Duhaime and future husband Connor Duhaime played in the 2014 Canadian Mixed Doubles Curling Trials, but finished with a 1–6 record, missing the playoffs.

After her college career, Duhaime continued to skip her own team on the Ontario and World Curling Tours. She joined the Tippin rink in 2015. In their first season together, the team won the CookstownCash presented by Comco Canada Inc. and the Stroud Sleeman Cash Spiel. Duhaime qualified for her first Ontario Scotties Tournament of Hearts in 2016 as part of the team. The team made the playoffs, but lost in the 3 vs. 4 game.

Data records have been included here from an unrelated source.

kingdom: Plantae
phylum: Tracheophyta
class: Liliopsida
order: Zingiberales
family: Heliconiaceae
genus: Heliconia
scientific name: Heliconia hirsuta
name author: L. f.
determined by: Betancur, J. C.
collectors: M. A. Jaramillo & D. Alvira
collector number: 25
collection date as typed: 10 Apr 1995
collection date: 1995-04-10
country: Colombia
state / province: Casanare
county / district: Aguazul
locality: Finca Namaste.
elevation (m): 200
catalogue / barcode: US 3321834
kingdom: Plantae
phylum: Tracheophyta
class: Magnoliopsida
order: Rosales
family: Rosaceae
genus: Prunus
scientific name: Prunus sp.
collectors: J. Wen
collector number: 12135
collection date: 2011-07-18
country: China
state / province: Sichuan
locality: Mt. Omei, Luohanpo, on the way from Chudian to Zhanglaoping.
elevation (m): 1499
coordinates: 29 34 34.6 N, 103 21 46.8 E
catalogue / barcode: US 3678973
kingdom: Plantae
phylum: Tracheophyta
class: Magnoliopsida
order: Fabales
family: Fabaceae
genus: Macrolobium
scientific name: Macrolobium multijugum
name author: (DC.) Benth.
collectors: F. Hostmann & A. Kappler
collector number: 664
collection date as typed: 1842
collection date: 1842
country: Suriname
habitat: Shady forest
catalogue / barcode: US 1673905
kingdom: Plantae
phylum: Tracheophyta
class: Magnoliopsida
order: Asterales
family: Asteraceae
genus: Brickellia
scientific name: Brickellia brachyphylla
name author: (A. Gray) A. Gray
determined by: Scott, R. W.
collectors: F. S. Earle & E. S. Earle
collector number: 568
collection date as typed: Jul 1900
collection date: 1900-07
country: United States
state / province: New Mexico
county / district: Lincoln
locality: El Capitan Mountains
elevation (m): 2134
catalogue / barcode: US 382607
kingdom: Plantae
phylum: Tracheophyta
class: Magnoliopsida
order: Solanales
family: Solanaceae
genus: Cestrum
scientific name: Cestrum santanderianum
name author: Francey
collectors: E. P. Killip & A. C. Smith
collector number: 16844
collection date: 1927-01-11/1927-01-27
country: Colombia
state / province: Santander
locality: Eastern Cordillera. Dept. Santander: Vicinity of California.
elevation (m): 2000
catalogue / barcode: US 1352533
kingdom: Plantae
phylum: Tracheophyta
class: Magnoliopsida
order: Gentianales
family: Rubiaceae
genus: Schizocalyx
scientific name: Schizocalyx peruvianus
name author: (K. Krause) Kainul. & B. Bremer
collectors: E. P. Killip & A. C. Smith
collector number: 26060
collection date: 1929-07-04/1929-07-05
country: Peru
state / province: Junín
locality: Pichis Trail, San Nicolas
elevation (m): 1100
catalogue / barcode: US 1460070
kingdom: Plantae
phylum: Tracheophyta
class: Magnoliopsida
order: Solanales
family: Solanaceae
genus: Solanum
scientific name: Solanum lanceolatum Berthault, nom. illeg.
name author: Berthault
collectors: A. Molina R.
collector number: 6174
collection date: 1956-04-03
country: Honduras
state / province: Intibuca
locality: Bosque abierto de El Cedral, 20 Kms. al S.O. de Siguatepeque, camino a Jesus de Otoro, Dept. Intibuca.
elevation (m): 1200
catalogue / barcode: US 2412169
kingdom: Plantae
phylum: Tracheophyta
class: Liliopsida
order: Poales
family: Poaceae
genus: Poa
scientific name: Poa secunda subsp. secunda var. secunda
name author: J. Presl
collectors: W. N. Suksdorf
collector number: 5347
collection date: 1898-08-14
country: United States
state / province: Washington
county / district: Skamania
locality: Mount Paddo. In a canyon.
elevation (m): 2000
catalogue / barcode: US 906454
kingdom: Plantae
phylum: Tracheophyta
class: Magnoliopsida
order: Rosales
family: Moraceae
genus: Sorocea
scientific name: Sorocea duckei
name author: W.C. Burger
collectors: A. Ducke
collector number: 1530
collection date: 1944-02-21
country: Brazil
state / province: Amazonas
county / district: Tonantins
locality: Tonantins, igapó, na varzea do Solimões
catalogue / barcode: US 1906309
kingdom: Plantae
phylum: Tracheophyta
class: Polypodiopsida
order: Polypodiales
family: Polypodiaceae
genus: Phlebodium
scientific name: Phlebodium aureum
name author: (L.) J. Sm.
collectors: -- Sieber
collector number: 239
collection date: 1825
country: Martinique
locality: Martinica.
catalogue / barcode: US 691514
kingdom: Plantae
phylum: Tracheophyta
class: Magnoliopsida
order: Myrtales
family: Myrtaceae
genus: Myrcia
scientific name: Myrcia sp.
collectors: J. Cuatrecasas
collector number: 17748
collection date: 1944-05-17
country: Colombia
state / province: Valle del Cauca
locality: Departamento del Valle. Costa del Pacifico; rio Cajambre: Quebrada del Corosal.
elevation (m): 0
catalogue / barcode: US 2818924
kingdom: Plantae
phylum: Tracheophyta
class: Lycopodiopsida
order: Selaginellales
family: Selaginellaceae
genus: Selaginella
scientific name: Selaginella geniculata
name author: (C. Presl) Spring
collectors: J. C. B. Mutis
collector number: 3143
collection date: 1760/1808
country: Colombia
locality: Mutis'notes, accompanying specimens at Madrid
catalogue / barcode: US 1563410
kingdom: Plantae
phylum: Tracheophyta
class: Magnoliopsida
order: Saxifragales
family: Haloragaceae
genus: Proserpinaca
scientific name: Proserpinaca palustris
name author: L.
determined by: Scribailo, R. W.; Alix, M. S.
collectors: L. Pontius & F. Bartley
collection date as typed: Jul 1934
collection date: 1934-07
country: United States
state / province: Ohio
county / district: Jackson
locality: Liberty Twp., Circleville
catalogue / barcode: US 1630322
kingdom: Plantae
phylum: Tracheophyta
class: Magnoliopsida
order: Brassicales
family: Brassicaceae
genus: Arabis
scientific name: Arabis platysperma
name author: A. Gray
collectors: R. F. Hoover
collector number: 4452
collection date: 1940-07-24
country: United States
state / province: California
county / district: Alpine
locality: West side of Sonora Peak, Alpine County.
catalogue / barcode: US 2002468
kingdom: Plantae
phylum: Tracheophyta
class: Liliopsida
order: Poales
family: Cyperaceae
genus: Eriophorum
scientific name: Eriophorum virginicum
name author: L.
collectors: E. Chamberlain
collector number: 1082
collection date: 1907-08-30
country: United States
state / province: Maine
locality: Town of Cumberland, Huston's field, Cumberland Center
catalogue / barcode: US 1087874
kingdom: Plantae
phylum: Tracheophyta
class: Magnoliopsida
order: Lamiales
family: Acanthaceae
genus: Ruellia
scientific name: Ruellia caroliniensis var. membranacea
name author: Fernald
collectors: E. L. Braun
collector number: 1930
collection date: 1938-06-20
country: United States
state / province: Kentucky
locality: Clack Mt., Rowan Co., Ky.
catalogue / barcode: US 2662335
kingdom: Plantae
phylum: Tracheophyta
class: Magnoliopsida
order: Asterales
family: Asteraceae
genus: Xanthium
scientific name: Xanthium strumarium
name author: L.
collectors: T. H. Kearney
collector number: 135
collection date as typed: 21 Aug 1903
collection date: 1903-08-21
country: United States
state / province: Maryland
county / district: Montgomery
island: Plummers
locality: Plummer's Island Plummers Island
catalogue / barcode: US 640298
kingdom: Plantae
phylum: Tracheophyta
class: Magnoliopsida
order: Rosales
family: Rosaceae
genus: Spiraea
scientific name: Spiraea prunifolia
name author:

In the 2016-17 curling season, the team defended their title at the Stroud Sleeman Cash Spiel. They played at the 2017 Ontario Scotties Tournament of Hearts, but missed the playoffs.

In the 2017-18 curling season, Duhaime qualified for her first Grand Slam event, the 2017 GSOC Tour Challenge, where the team would lose in a tiebreaker. The team won two events in the season, the StuSells Toronto Tankard and the KW Fall Classic. The Tippin rink would win the B final of the 2017 Home Hardware Road to the Road Pre-Trials, qualifying the team to play at the 2017 Canadian Olympic Curling Trials.

==Personal life==
Duhaime owns River Rock Dental Hygiene. She is married to fellow curler Connor Duhaime. She graduated from Fanshawe College in 2012.